Sesam Mngqengqiswa (pictured center) is a part of a group of South African girls who are defying tradition by doing the unusual: building a private space satellite.
On Tuesday, 16-year-old Sesam and 13 other high school girls used the satellite to curb the challenge of food insecurity in Africa.
“It’s a new field for us [in Africa], but I think with it, we would be able to make positive changes to our economy,” Sesam says.
Sesam and her group of girls from Phillipi and Pelican Park high schools in Cape Town have designed and built payloads for a space satellite that will orbit over the earth’s poles, scanning the continent’s surface for information on agriculture and food security.

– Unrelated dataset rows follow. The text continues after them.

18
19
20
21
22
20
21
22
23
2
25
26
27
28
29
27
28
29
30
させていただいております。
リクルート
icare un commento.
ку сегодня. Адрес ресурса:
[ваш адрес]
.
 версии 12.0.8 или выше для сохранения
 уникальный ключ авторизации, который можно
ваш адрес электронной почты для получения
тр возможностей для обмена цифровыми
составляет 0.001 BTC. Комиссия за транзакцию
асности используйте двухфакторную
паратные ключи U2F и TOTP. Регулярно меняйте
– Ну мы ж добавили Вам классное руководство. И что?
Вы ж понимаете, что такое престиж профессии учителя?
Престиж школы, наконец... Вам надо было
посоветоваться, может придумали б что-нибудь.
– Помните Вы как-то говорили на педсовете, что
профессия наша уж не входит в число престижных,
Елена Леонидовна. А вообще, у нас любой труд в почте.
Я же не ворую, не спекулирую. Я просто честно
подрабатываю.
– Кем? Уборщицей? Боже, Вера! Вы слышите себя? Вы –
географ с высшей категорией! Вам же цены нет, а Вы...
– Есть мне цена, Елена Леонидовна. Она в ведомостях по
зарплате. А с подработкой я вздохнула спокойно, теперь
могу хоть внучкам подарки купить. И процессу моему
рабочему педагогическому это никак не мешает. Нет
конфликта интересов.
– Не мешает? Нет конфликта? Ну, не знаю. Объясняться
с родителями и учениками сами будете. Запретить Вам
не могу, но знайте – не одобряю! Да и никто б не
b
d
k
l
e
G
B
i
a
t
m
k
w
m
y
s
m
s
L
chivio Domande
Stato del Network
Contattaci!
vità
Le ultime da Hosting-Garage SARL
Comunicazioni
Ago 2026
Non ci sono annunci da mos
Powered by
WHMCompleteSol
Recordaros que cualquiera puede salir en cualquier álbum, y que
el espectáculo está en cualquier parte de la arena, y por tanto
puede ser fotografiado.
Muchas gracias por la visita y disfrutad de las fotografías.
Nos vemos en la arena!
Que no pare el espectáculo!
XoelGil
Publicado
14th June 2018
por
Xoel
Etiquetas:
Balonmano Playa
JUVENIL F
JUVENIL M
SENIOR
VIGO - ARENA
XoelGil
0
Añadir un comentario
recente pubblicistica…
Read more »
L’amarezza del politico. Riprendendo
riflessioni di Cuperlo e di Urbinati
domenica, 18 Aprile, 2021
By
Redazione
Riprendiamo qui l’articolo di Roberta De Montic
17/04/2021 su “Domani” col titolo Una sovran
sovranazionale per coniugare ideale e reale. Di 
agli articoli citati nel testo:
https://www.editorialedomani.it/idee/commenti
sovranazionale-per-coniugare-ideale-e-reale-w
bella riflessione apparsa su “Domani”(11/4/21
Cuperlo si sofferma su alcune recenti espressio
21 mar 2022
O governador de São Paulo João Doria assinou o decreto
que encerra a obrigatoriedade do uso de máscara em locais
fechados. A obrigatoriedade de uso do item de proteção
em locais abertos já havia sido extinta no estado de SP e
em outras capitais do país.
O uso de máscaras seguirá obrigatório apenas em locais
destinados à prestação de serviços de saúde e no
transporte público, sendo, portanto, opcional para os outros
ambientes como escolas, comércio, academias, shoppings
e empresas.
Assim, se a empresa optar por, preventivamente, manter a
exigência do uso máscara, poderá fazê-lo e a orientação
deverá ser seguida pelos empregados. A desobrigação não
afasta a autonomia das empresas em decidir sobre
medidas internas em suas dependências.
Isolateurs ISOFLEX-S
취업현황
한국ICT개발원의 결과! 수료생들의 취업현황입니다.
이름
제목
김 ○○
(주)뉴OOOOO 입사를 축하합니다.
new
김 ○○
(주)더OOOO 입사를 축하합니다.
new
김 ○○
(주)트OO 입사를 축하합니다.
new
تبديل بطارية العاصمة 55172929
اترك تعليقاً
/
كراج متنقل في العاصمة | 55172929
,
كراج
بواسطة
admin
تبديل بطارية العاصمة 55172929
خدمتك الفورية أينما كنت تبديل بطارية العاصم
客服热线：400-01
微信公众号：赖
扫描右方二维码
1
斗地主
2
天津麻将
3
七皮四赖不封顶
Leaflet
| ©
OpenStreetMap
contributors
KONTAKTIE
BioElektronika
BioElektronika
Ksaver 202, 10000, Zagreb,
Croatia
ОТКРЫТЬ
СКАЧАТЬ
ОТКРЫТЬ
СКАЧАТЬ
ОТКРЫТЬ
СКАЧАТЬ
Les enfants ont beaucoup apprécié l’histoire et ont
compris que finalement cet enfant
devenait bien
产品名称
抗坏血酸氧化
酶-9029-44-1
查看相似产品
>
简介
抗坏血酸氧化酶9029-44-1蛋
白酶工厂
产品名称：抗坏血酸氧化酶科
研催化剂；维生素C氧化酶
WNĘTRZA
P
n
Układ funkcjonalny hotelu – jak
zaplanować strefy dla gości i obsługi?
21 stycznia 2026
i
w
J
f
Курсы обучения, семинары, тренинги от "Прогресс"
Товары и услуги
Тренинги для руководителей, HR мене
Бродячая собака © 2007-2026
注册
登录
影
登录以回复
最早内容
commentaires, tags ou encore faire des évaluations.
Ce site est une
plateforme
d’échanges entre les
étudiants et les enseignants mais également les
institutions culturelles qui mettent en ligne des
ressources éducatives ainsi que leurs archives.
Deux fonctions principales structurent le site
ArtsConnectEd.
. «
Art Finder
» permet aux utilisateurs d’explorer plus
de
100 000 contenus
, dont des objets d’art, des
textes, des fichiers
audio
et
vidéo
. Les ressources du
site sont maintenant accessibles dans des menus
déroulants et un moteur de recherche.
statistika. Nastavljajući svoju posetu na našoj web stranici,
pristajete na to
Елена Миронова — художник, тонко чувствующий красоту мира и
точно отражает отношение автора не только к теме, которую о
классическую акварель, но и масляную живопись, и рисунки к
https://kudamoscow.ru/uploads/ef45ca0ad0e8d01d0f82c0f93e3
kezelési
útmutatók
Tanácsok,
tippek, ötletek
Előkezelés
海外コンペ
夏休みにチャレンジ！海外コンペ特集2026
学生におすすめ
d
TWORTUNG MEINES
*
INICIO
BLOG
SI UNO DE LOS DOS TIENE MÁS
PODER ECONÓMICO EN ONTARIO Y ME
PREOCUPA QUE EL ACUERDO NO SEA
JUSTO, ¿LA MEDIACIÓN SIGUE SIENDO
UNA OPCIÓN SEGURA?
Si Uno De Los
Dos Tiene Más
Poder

The girls are being trained by satellite engineers from Cape Peninsula University of Technology. With this training, they formulated a methodology of how their private space satellite will operate.
Through thermal imaging data collected twice a day, they have information that can help prevent and mitigate climate change disasters, such as floods and forest fires. The girls are supported by Meta Economic Development Organization (MEDO), a South African economic development agency.
Though it is unclear what it will cost, the space satellite will hopefully start operating by May 2017, making MEDO the first private company to launch such a satellite on the continent.
Other partners of the project include a Space Programme by Morehead State University located in the American state of Kentucky. The space satellite project has also received support from BioTherm Energy, a renewable energy platform. Eventually the project might spread to Kenya, Malawi, Namibia, and Rwanda.
Africa’s Food Insecurity
The Food and Agricultural Organisation (FAO) defines food security as a state that occurs when all people have physical, social, and economic access to food that meets their dietary needs and food preferences for a healthful life.
Though FAO states that last year food security was improved in sub-Saharan Africa, agriculture on the continent as a whole continues to be plagued by food insecurity due to the impact of high population growth rates and climate change.
STEM Careers for Girls
Through the space satellite project, MEDO hopes to encourage more girls into Science, Technology, Engineering and Mathematics (STEM) careers. According to a report by the Australian Council of Learned Academies (ACOLA), South Africa’s STEM education lags behind other countries due to the racial discrimination the country faced for 46 years during Apartheid, which ended in 1994.
For example, compared to the Dutch, Africans had no or limited access to STEM education. Though STEM education is gradually improving today, the racial imbalance in STEM education affects the nation’s workforce today.
And according to MEDO, while 80 percent of all future jobs will require a STEM education, 10 percent of women have an interest in it, with interest levels dropping even further in Africa.
It is against this context that Sesam and her team have the potential of making a positive difference in the continent.
“Discovering space and seeing the Earth’s atmosphere, it’s not something many Black Africans have been able to do or get the opportunity to look at. I want to see these things for myself. I want to be able to experience these things,” Sesam says.